Introduction
Born in Liverpool in 1964, I grew up in Aberdeenshire, before graduating in Painting at Edinburgh College of Art in 1990 and have successfully combined a career as both an artist and art lecturer. I taught painting at Grays School of Art in Aberdeen, was Head of Fine Art at University of Chichester, and also lectured at Kent Institute of Art and Design and Oxford Brookes University.
I moved back to Scotland in 2007 to become the coordinator of short courses at Edinburgh College of Art, now part of the University of Edinburgh. I was also President of Visual Arts Scotland from 2013-2016.
Robbie Bushe is represented by the Open Eye Gallery in Edinburgh.
About my work

I use characters that appear to come from stories in my pictures but they usually only exist in a particular work. I certainly don’t create whole histories or conclusions to their lives, nor would I have a situation clearly defined from the outset. I enjoy inventing characters, involving myself in fake mythology and tackle the technical challenges that spring up. I certainly prefer to be surprised by what I have done. I hope to trigger different stories depending on people’s own set of associations and experiences. However, most of all want people to like it as a picture.

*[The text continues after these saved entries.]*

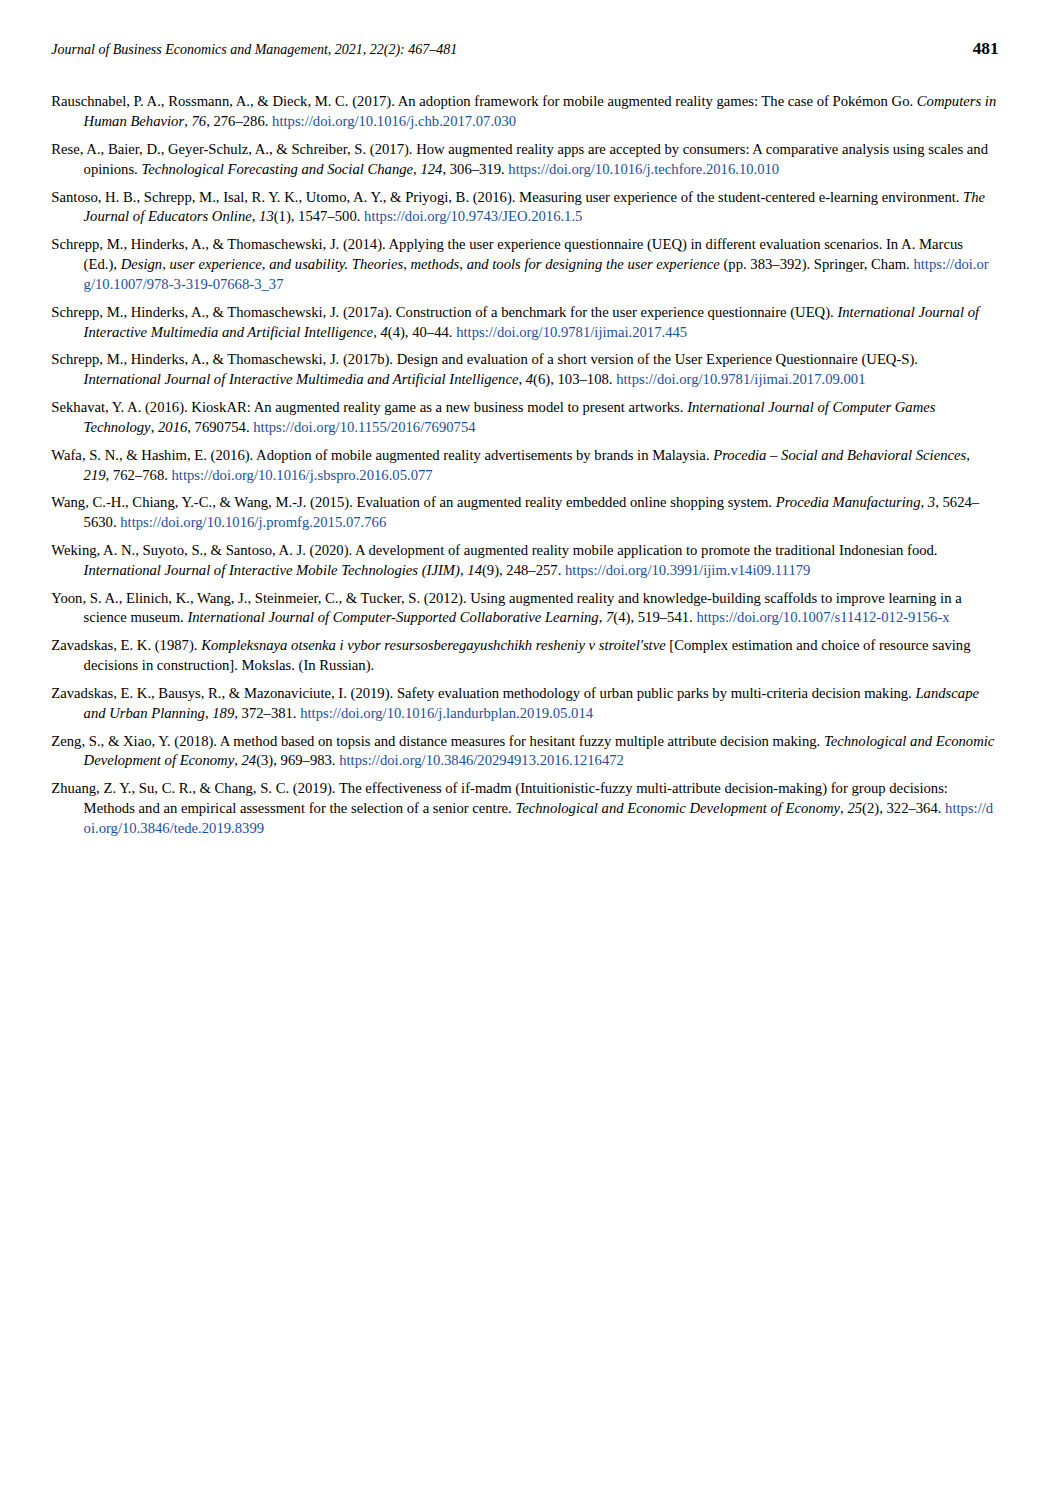Journal of Business Economics and Management, 2021, 22(2): 467–481 481
Rauschnabel, P. A., Rossmann, A., & Dieck, M. C. (2017). An adoption framework for mobile augmented reality games: The case of Pokémon Go. Computers in Human Behavior, 76, 276–286. https://doi.org/10.1016/j.chb.2017.07.030
Rese, A., Baier, D., Geyer-Schulz, A., & Schreiber, S. (2017). How augmented reality apps are accepted by consumers: A comparative analysis using scales and opinions. Technological Forecasting and Social Change, 124, 306–319. https://doi.org/10.1016/j.techfore.2016.10.010
Santoso, H. B., Schrepp, M., Isal, R. Y. K., Utomo, A. Y., & Priyogi, B. (2016). Measuring user experience of the student-centered e-learning environment. The Journal of Educators Online, 13(1), 1547–500. https://doi.org/10.9743/JEO.2016.1.5
Schrepp, M., Hinderks, A., & Thomaschewski, J. (2014). Applying the user experience questionnaire (UEQ) in different evaluation scenarios. In A. Marcus (Ed.), Design, user experience, and usability. Theories, methods, and tools for designing the user experience (pp. 383–392). Springer, Cham. https://doi.org/10.1007/978-3-319-07668-3_37
Schrepp, M., Hinderks, A., & Thomaschewski, J. (2017a). Construction of a benchmark for the user experience questionnaire (UEQ). International Journal of Interactive Multimedia and Artificial Intelligence, 4(4), 40–44. https://doi.org/10.9781/ijimai.2017.445
Schrepp, M., Hinderks, A., & Thomaschewski, J. (2017b). Design and evaluation of a short version of the User Experience Questionnaire (UEQ-S). International Journal of Interactive Multimedia and Artificial Intelligence, 4(6), 103–108. https://doi.org/10.9781/ijimai.2017.09.001
Sekhavat, Y. A. (2016). KioskAR: An augmented reality game as a new business model to present artworks. International Journal of Computer Games Technology, 2016, 7690754. https://doi.org/10.1155/2016/7690754
Wafa, S. N., & Hashim, E. (2016). Adoption of mobile augmented reality advertisements by brands in Malaysia. Procedia – Social and Behavioral Sciences, 219, 762–768. https://doi.org/10.1016/j.sbspro.2016.05.077
Wang, C.-H., Chiang, Y.-C., & Wang, M.-J. (2015). Evaluation of an augmented reality embedded online shopping system. Procedia Manufacturing, 3, 5624–5630. https://doi.org/10.1016/j.promfg.2015.07.766
Weking, A. N., Suyoto, S., & Santoso, A. J. (2020). A development of augmented reality mobile application to promote the traditional Indonesian food. International Journal of Interactive Mobile Technologies (IJIM), 14(9), 248–257. https://doi.org/10.3991/ijim.v14i09.11179
Yoon, S. A., Elinich, K., Wang, J., Steinmeier, C., & Tucker, S. (2012). Using augmented reality and knowledge-building scaffolds to improve learning in a science museum. International Journal of Computer-Supported Collaborative Learning, 7(4), 519–541. https://doi.org/10.1007/s11412-012-9156-x
Zavadskas, E. K. (1987). Kompleksnaya otsenka i vybor resursosberegayushchikh resheniy v stroitel'stve [Complex estimation and choice of resource saving decisions in construction]. Mokslas. (In Russian).
Zavadskas, E. K., Bausys, R., & Mazonaviciute, I. (2019). Safety evaluation methodology of urban public parks by multi-criteria decision making. Landscape and Urban Planning, 189, 372–381. https://doi.org/10.1016/j.landurbplan.2019.05.014
Zeng, S., & Xiao, Y. (2018). A method based on topsis and distance measures for hesitant fuzzy multiple attribute decision making. Technological and Economic Development of Economy, 24(3), 969–983. https://doi.org/10.3846/20294913.2016.1216472
Zhuang, Z. Y., Su, C. R., & Chang, S. C. (2019). The effectiveness of if-madm (Intuitionistic-fuzzy multi-attribute decision-making) for group decisions: Methods and an empirical assessment for the selection of a senior centre. Technological and Economic Development of Economy, 25(2), 322–364. https://doi.org/10.3846/tede.2019.8399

My work is a marriage of daydreams, observation and reconstruction. As a child I would build, demolish and rebuild miniature road networks in the garden based on the routes observed in my 40-mile round trip to school. Now these childhood activities have re-emerged as a crucial research methodology for my work. My current practices take as their starting point sprawling suburban estates and cities built on monumental panoramas – both improvised and real. My drawings follow the same thought processes as I did as a child creating elaborate environments to add buildings, people, narratives and the occasional 1970s TV science fiction reference.